Review: Living Dead Girl


Title: Living Dead Girl
Author: Elizabeth Scott
Publisher: Simon Pulse
Publication Date: 
 September 2, 2008
Reviewer: Stephanie

Summary: Once upon a time, I was a little girl who disappeared.

Once upon a time, my name was not Alice.

Once upon a time, I didn't know how lucky I was.


When Alice was ten, Ray took her away from her family, her friends -- her life. She learned to give up all power, to endure all pain. She waited for the nightmare to be over.

Now Alice is fifteen and Ray still has her, but he speaks more and more of her death. He does not know it is what she longs for. She does not know he has something more terrifying than death in mind for her.

This is Alice's story. It is one you have never heard, and one you will never, ever forget

Review: When she is kidnapped by a pedophile from a school field trip at age ten and renamed “Alice,” she starts her transformation into a living dead girl, instead of the real, alive girl she used to be. Now fifteen, Alice has been abused by Ray for five years and it has understandably taken its toll. All Alice can hope for is death. Living Dead Girl is not the type of book that you can say that you enjoy. The corrosive and soul destroying effects of her situation make it all but impossible for Alice to hold on to her humanity, and especially her individual identity. There was an “Alice” before her and now Ray wants her to find a replacement, which will mean her own death- a death that Alice welcomes.

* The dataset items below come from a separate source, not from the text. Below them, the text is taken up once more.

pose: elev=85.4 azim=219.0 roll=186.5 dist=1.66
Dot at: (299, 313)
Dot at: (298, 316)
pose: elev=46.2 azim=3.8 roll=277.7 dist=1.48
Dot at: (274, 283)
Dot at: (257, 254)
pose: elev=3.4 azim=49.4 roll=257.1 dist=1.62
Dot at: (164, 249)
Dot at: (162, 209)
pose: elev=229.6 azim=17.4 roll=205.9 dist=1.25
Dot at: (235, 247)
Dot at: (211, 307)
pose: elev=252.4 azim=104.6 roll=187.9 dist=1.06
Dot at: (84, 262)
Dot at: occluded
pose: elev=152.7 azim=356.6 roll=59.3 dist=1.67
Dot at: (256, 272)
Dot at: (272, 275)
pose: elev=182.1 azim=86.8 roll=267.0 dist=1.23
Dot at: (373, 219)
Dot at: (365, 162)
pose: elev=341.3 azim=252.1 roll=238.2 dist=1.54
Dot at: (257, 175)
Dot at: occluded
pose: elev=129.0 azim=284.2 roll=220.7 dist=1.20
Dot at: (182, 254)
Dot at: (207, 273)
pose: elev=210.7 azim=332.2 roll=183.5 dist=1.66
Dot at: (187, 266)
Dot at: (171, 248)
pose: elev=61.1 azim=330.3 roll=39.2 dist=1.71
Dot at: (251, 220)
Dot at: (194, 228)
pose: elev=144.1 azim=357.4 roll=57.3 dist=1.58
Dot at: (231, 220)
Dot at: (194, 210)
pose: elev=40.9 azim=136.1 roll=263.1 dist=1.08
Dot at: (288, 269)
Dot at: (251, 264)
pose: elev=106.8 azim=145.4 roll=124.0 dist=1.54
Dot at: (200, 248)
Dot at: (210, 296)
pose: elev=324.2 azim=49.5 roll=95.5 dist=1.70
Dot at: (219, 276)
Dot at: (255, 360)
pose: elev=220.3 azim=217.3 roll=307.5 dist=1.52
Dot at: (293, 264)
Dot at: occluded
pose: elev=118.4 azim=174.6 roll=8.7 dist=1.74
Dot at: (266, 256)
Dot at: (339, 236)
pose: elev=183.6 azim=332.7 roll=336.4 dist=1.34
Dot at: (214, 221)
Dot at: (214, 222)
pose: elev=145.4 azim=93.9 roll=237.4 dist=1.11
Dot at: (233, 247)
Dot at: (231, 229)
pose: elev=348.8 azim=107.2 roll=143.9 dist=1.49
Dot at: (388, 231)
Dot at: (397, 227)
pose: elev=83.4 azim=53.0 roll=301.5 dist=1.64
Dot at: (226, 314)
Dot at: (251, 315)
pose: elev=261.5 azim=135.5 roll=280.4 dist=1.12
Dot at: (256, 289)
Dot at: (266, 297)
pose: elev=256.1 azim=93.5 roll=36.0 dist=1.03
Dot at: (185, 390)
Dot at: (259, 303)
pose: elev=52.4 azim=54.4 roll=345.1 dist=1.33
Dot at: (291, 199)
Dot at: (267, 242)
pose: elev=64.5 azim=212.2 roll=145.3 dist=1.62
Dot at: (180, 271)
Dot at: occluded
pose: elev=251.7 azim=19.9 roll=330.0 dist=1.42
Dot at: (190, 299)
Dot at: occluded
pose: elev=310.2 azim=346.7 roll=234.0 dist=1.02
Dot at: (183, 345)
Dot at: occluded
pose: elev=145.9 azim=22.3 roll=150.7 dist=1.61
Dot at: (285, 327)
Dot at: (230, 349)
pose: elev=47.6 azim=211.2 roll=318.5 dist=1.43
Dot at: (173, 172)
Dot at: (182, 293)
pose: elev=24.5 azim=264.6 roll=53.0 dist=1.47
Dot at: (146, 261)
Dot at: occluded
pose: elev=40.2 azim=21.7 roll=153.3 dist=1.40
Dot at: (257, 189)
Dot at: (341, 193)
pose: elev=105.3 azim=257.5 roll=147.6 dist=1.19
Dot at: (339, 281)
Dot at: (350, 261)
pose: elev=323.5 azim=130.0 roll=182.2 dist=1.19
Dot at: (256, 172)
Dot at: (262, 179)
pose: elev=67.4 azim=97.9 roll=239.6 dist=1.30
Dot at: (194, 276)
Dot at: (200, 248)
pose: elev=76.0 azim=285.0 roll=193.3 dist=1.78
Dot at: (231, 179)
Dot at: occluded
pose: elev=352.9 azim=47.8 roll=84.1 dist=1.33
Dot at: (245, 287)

One of the strengths that stand out for me in Living Dead Girl is the way that Scott holds the reader accountable for pointing fingers and assigning blame in experiences we can’t possibly understand. We don’t look closely and investigate. There is a communal blindness that allows this type of wrongness and abuse to continue for as long as it does. Through Alice, Scott addresses the way we as a society question victims and hold them responsible for not escaping their captors, for not speaking up more, for not telling people about the trouble that they are in. We refuse to see and then we blame them for not being rescued.

This was not a complicated book. While the subject matter was incredibly difficult, the book itself is stark and bare. Scott’s writing style is sparse, in an effort to reinforce the bleak nature of the novel. There isn’t a lot of hope in this book, which makes it that much harder to read. Living Dead Girl is told from the point of view of Alice, and she narrates with such numbness that the entire novel is just haunting. Elizabeth Scott is an amazing writer, and she makes this story into exactly what it is supposed to be. It's beautifully written, for a topic so disturbing and terrifying.

I do highly recommend this book but it definitely is not a book for everyone. If you can go to the dark side, if you can walk in Alice’s shoes for a bit, it is really something.